In my waking hours I devote a substantial amount of time and energy to being fit, to being strong emotionally and physically. I don't think I am strikingly muscular but I am stronger than your average girl, and I react very combatively toward many situations, though I am learning to reign myself in, to stand down. I feel that I need to pick my battles. Though real life situations too, also often leave me with so much anger. The casual misogyny, or unkindness, fills me with rage - and also a sense of impotence because I often don't feel as though what I do or say would ever have an impact on the world around me.

In the dream I lash out. I throw punches as hard as I can but my arms are weak and when they land he laughs as my fists miss the mark or sink down harmlessly. I throw obscenities and abuse and warning but even I can hear the irresolute fear in my voice because I know that I've lost this battle before, and that though I know it is a dream I don't have the wherewithal to control its outcome. He leers at me and laughs condescendingly.
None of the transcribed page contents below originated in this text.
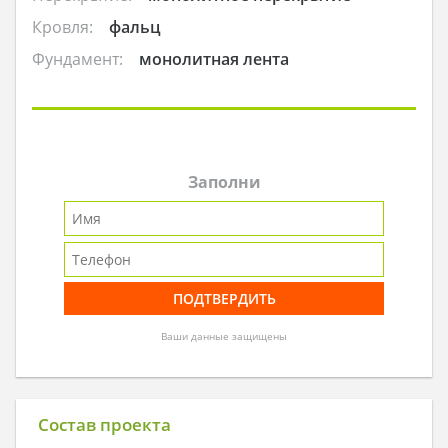
Кровля:
фальц
Фундамент:
монолитная лента
Заполни
Ваши данные защищены
Состав проекта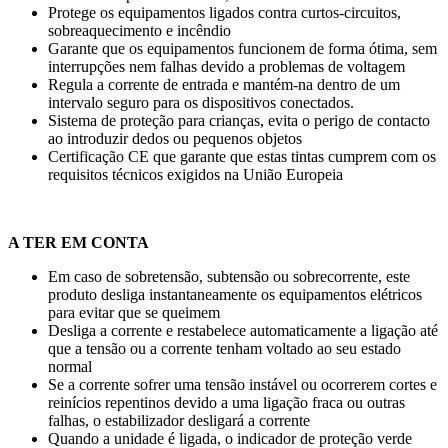
Protege os equipamentos ligados contra curtos-circuitos,
sobreaquecimento e incêndio
Garante que os equipamentos funcionem de forma ótima, sem
interrupções nem falhas devido a problemas de voltagem
Regula a corrente de entrada e mantém-na dentro de um
intervalo seguro para os dispositivos conectados.
Sistema de proteção para crianças, evita o perigo de contacto
ao introduzir dedos ou pequenos objetos
Certificação CE que garante que estas tintas cumprem com os
requisitos técnicos exigidos na União Europeia
A TER EM CONTA
Em caso de sobretensão, subtensão ou sobrecorrente, este
produto desliga instantaneamente os equipamentos elétricos
para evitar que se queimem
Desliga a corrente e restabelece automaticamente a ligação até
que a tensão ou a corrente tenham voltado ao seu estado
normal
Se a corrente sofrer uma tensão instável ou ocorrerem cortes e
reinícios repentinos devido a uma ligação fraca ou outras
falhas, o estabilizador desligará a corrente
Quando a unidade é ligada, o indicador de proteção verde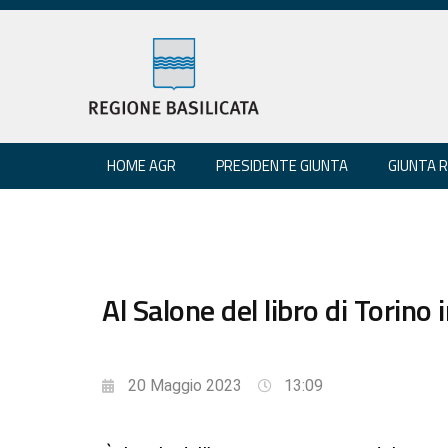
HOME AGR
PRESIDENTE GIUNTA
GIUNTA 
Al Salone del libro di Torino 
20 Maggio 2023
13:09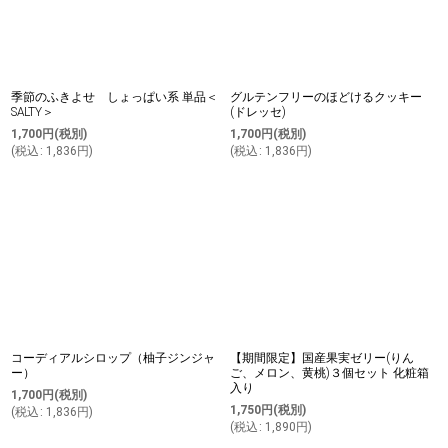
季節のふきよせ しょっぱい系 単品＜
グルテンフリーのほどけるクッキー
SALTY＞
(ドレッセ)
1,700
円
(税別)
1,700
円
(税別)
(
税込
:
1,836
円
)
(
税込
:
1,836
円
)
コーディアルシロップ（柚子ジンジャ
【期間限定】国産果実ゼリー(りん
ー）
ご、メロン、黄桃)３個セット 化粧箱
入り
1,700
円
(税別)
1,750
円
(税別)
(
税込
:
1,836
円
)
(
税込
:
1,890
円
)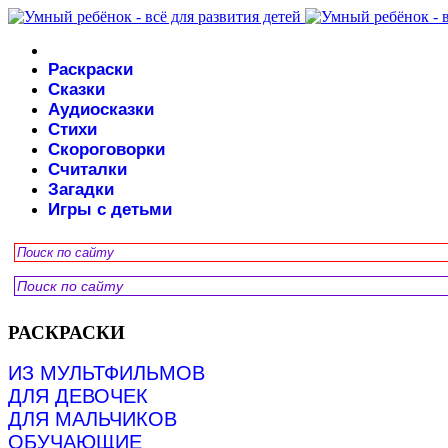
Раскраски
Сказки
Аудиосказки
Стихи
Скороговорки
Считалки
Загадки
Игры с детьми
РАСКРАСКИ
ИЗ МУЛЬТФИЛЬМОВ
ДЛЯ ДЕВОЧЕК
ДЛЯ МАЛЬЧИКОВ
ОБУЧАЮЩИЕ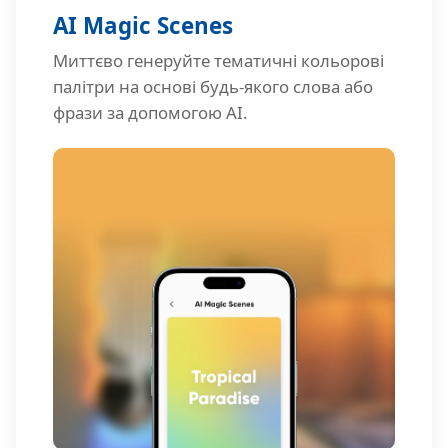
AI Magic Scenes
Миттєво генеруйте тематичні кольорові
палітри на основі будь-якого слова або
фрази за допомогою AI.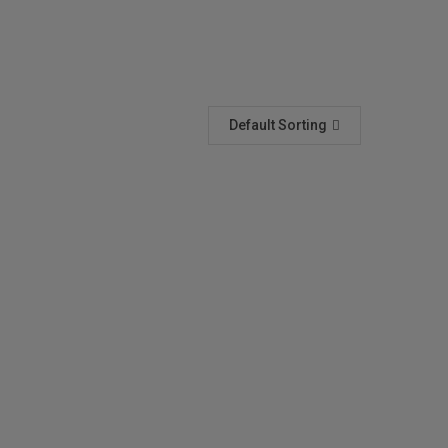
Default Sorting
Last night I screamed at the top of my voice. A piercing blood-curdling scream. I screamed many times as loudly as I was able and I could feel the air escaping me but no sound came. I knew I was lying in bed, eyes firmly shut, mouth open, screaming silently. He grins without any trace of concern, there is nothing you can do, you can't even defend yourself, you are no threat to me, I can do as I like.

...

I've had this dream for years and I believe that all this impotent rage will only get better when I write honestly about my experiences in the hopes that it can at least make a difference to one person. I need just some small good to come out of this one big bad and I will feel as though I've tipped the balance. I must be the change I wish the see in this world and I refuse to pass on bitterness or fear. To me true empowerment is the moment when I can turn this profound bad and sad into something better.

Until then I hope I never have this dream while dozing on the bus. 

2 comments:

Pseudoangela said...

as edifying as this dream undoubtedly is (in that it spurs me to do things I really think I ought to do), I would really prefer something more mundane tonight. Flying or falling would do quite well. If all else fails, I'll take the zombie apocalypse.

Pseudoangela said...

The other day I was walking my dog early in the morning when there were hardly any people around on the street. There was a middle aged man walking along behind me with a shuffling gait. Somehow the way he walked really reminded me of the way my uncle (the one who abused me) used to shuffle around the house. I could feel my hands bunch up into tight fists. I imagined him catching up with me, and I told myself that this isn't a dream, it's reality, and that I could floor him if I wanted to, if I had to, if I felt threatened.

Then I thought about how he's probably just one of my neighbours, out for morning exercise.

The thing is, sometimes I can't help thinking these crazy things. Just like how sometimes when I see beautiful, vivacious, happy children, I probe myself for feelings of sexual arousal, wondering if I would (as some who talk about childhood sexual abuse predict) turn into a pedophile. Another part of me simply wonders why anyone would be interested in children, because I frankly don't see the attraction.